Jada emphasizes this a lot, the fact that she’s not disabled. “I always thought of

disabled being more able. Like, a lot of people can’t balance on one leg. But I have a short leg, so, when I’m standing up, I always have to stand on one leg, so that improves my balance. So whenever I do a balance contest, I always win.”


When Jada joined PeacePlayers last November, it was just what she had been looking for. “We always work on teamwork and different core values every week or month. This month, it’s called Culture of Collaboration. I like just the fact that it’s teamwork because I love that everybody has a voice, because sometimes people get left out.”


Jada didn’t become the powerhouse that she is in a vacuum. Her mom has been an overwhelming force in Jada’s growth into a self-assured and adventurous young person. “When I was younger, me and my mom started to say affirmations, like “when I fall I get right back up.” We did it almost every day. And I lived up to those affirmations, and so that just motivates me.”


As you can probably guess, Jada and her mom are tight. So tight that they started a business together: the Love Juice Co., a natural juice and smoothie shop in Chicago’s South Side. “Well, actually, [it’s] my mom’s business, but I’m going to have it when I’m older, like when I have more time to do stuff and when I could drive.”

“So the Love Juice is a company…we are promoting, like, to make Chicago healthier. And not like, have all this fried chicken and burgers, and you know, unhealthy stuff. We make people take a shot on Thursdays. It’s called Thirsty

Thursdays. We do ginger shots. I take it too sometimes.”


“I always come to help by working the cashier, or helping the young employees ‘cause they don’t know that much. I also could help around by just taking orders. I also come up with menu ideas.”

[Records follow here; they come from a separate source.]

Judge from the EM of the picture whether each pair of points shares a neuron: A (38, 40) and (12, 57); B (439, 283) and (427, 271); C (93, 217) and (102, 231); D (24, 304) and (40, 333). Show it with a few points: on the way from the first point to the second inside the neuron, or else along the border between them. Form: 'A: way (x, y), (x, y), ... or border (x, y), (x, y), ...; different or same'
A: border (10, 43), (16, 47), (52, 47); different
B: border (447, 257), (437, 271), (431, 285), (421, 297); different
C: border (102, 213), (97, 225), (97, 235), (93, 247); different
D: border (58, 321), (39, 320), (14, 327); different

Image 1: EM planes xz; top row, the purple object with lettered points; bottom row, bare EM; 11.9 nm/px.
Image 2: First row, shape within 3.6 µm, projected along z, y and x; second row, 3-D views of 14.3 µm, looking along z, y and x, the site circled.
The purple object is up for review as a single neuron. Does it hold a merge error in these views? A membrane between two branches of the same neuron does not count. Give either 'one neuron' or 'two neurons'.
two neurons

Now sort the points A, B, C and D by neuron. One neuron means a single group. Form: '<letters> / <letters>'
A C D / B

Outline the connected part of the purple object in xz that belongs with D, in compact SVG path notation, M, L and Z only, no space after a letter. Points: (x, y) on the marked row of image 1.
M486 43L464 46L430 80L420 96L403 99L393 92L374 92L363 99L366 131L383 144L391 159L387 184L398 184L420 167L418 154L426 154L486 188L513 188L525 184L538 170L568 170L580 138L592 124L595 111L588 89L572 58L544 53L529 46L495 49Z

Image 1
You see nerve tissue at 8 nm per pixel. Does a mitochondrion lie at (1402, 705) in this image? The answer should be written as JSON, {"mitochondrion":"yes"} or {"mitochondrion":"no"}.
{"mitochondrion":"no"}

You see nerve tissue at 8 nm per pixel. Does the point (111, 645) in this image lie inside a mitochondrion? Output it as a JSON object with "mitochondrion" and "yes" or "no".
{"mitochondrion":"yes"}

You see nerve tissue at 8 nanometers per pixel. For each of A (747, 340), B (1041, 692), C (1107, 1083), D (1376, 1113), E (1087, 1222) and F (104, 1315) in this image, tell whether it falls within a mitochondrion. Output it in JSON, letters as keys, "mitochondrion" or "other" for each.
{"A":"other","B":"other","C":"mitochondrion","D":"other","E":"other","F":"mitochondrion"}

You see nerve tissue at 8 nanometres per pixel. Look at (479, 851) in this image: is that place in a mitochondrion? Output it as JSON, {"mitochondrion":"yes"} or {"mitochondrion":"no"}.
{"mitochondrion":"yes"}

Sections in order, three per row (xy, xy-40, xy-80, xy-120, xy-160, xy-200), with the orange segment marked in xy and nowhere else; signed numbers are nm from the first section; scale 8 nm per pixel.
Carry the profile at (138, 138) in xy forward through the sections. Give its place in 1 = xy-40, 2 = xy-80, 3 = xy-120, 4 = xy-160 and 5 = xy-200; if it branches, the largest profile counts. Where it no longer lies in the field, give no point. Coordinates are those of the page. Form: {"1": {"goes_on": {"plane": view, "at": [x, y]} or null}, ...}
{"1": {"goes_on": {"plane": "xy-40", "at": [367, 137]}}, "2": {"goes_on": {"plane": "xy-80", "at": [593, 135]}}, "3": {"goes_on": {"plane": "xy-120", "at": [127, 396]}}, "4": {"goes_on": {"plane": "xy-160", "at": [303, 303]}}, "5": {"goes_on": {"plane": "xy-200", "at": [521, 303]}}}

Jada’s grabbing onto every opportunity that life has to offer. Recently she was awarded a $2,500 grant by Challenged Athletes Foundation to participate in the sport of her choice. So, what’s a 10-year-old daredevil going to do with a chance like that? “I’m gonna go skiing at a cold place.”


Jada may only be 10 years old, but she already knows who she is and what she’s capable of. Despite her disability, she is an audacious young girl who is ready to grab every opportunity that life has to offer. Jada is an inspiration to us

all, reminding us that we should never give up and always take a chance on ourselves.


We all have something to learn from Jada.